Seven Weeks to Copenhagen

Although December 2009 is more than six months away, in reality the World has seven weeks of further negotiations before the main details of a Global Climate Treaty must be agreed for delivery at the United Nations Framework Convention on Climate Change (UNFCCC) Conference of the Parties to the Kyoto Protocol (COP) in December 2009 in Copenhagen Denmark.

This was the news from Yvo de Boer, the United Nations Executive Secretary of the UNFCCC, speaking at the conference “Thinking Outside the Box : Borderless Strategies to Combat Climate Change”.

Today in a large hall with mindblowingly orange seats at the International Maritime Organisation on the South side of the River Thames in London, overlooking the Houses of Parliament, Yvo told the United Nations Association conference about the four things he needs to get clarity on from the COP15 participants.

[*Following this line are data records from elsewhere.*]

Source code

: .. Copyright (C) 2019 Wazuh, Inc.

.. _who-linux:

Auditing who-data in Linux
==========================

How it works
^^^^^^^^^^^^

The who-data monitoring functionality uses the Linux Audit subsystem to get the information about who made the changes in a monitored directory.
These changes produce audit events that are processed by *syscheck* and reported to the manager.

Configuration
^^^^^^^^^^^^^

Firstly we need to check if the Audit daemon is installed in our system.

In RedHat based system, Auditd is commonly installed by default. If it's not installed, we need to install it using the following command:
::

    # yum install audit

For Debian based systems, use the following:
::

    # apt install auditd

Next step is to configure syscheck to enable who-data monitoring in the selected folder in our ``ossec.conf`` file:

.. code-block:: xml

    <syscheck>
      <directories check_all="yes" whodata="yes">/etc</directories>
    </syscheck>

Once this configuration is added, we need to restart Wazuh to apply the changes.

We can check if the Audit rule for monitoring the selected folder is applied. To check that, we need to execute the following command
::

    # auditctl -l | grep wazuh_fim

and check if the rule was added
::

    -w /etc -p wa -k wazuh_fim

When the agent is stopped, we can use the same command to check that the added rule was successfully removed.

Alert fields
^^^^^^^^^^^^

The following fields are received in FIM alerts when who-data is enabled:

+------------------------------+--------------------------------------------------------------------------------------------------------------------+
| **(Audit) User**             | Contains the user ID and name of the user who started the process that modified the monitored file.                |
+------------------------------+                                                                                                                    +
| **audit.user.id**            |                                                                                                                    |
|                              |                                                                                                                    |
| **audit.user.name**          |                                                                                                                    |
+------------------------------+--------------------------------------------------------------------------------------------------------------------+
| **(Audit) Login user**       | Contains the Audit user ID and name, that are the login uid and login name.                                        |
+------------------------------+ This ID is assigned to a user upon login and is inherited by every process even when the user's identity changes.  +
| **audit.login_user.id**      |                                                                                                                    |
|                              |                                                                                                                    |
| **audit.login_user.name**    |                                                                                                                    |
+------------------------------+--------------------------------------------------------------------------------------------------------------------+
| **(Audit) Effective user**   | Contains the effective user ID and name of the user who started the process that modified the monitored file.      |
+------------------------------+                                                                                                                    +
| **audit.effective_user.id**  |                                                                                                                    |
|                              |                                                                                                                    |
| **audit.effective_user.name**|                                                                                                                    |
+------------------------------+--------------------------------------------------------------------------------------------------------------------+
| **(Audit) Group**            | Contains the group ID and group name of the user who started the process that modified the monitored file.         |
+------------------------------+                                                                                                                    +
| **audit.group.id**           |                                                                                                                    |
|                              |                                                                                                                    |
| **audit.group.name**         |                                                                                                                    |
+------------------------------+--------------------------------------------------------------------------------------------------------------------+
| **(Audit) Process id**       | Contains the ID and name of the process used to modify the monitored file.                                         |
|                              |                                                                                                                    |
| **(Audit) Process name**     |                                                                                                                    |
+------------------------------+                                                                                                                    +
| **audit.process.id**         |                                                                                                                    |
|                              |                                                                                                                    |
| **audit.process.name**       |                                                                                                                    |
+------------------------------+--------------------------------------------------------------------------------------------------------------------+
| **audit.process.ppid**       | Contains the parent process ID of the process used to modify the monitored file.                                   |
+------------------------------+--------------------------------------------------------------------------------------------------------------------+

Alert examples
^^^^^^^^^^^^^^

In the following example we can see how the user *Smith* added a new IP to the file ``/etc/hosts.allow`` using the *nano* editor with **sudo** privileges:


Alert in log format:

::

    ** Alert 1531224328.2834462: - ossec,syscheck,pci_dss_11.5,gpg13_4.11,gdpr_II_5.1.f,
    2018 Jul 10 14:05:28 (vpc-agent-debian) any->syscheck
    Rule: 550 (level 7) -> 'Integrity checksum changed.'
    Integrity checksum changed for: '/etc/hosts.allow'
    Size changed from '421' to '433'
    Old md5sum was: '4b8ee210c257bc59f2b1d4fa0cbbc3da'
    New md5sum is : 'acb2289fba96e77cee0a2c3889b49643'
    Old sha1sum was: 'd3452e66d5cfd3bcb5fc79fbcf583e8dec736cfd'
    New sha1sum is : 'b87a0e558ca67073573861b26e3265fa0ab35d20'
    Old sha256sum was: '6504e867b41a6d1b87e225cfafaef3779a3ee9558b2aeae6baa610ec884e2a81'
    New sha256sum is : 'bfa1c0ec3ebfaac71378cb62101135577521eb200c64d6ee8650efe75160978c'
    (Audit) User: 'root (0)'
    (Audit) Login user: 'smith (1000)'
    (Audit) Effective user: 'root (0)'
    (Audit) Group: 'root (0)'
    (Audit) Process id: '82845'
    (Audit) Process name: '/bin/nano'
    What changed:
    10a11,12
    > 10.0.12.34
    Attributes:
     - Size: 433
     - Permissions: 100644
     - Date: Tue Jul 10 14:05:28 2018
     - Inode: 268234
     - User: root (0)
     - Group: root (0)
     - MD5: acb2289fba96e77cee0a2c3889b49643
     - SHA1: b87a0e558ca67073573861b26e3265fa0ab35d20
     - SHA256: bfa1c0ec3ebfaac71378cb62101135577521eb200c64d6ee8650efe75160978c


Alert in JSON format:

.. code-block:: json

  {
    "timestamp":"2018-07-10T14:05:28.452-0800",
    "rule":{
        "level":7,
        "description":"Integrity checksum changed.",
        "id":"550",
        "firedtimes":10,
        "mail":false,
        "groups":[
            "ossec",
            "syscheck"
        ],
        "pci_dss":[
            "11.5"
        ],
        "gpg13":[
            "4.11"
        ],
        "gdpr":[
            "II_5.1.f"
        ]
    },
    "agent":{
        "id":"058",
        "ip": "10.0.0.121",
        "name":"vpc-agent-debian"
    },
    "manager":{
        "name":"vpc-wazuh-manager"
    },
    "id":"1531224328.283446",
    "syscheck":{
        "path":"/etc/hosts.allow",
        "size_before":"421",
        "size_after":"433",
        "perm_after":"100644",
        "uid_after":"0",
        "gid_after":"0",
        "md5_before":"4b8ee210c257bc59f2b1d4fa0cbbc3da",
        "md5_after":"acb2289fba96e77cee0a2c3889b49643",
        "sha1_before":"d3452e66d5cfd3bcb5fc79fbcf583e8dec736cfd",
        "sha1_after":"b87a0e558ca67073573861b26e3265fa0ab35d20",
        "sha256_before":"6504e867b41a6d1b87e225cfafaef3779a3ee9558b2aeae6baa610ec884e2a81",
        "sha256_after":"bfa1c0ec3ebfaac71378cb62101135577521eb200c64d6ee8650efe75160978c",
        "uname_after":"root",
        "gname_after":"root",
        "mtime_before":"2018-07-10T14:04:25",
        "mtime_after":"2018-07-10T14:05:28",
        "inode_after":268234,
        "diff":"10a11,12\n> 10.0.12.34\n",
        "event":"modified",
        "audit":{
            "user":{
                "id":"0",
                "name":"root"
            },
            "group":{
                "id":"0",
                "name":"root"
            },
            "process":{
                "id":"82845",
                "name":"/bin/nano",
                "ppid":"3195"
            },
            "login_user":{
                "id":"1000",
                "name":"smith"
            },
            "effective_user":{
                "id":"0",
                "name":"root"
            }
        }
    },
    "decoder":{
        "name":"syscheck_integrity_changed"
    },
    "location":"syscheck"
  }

Before I continue, you have to know that the World is divided into two groups of nations : the Developing and the Developed. In the Developed countries we include industrialised Europe, the United States of America, Canada and so on. In the set of Developing countries we include China, India, Brazil, Mexico and South Africa.

1. From the Developed Nations, Yvo needs to hear individual country emissions reduction targets. The European Union of course has made a commitment to 20% reductions, or 30% if others make a commitment too. He is getting approaches from many countries on this issue.

2. Clarity on what the major Developing countries are doing to get emissions reductions, as we need China and the Developing countries on board.

3. Political frame : an essential need to mobilise new and additional financial resources for Developing countries’ Adaptation to (and Mitigation of) Climate Change.

This to go beyond the parameters of what is economically viable to Developing countries currently.

Developing countries are already working on limiting their own emissions. How can we get a greater degree of action ? [Answer : it will need to be financed, somehow.]

4. Governance – of these financial resources to be generated. To give the developing countries control of the finance available to them. Not closing the World Bank but creating a [new] institution.

He is on the way to getting numbers on the table from a number of players regarding commitment to targets on emissions reductions. He is also getting commitments from Developing countries.

Climate Change has become an ecological and economic imperative for Developing countries, too. If you look at the the economic recovery packages, for example, Korea, it has a large green component – you can’t handle the need to cope with urbanisation of peoples on the current economic model.

As for finance – we are not so far down the road. There have been suggestions for a “self-financing” regime, for example auctioning emissions rights.

In terms of governance we need to modify the Carbon Investment Facility – to be a much more democratic structure.

It’s still going to be a “heavy hit” politically. These issues are at the heart of social and economic debate – and it is a most difficult time to raise them.

Plus, Yvo said we need a show of public opinion to get political opinion.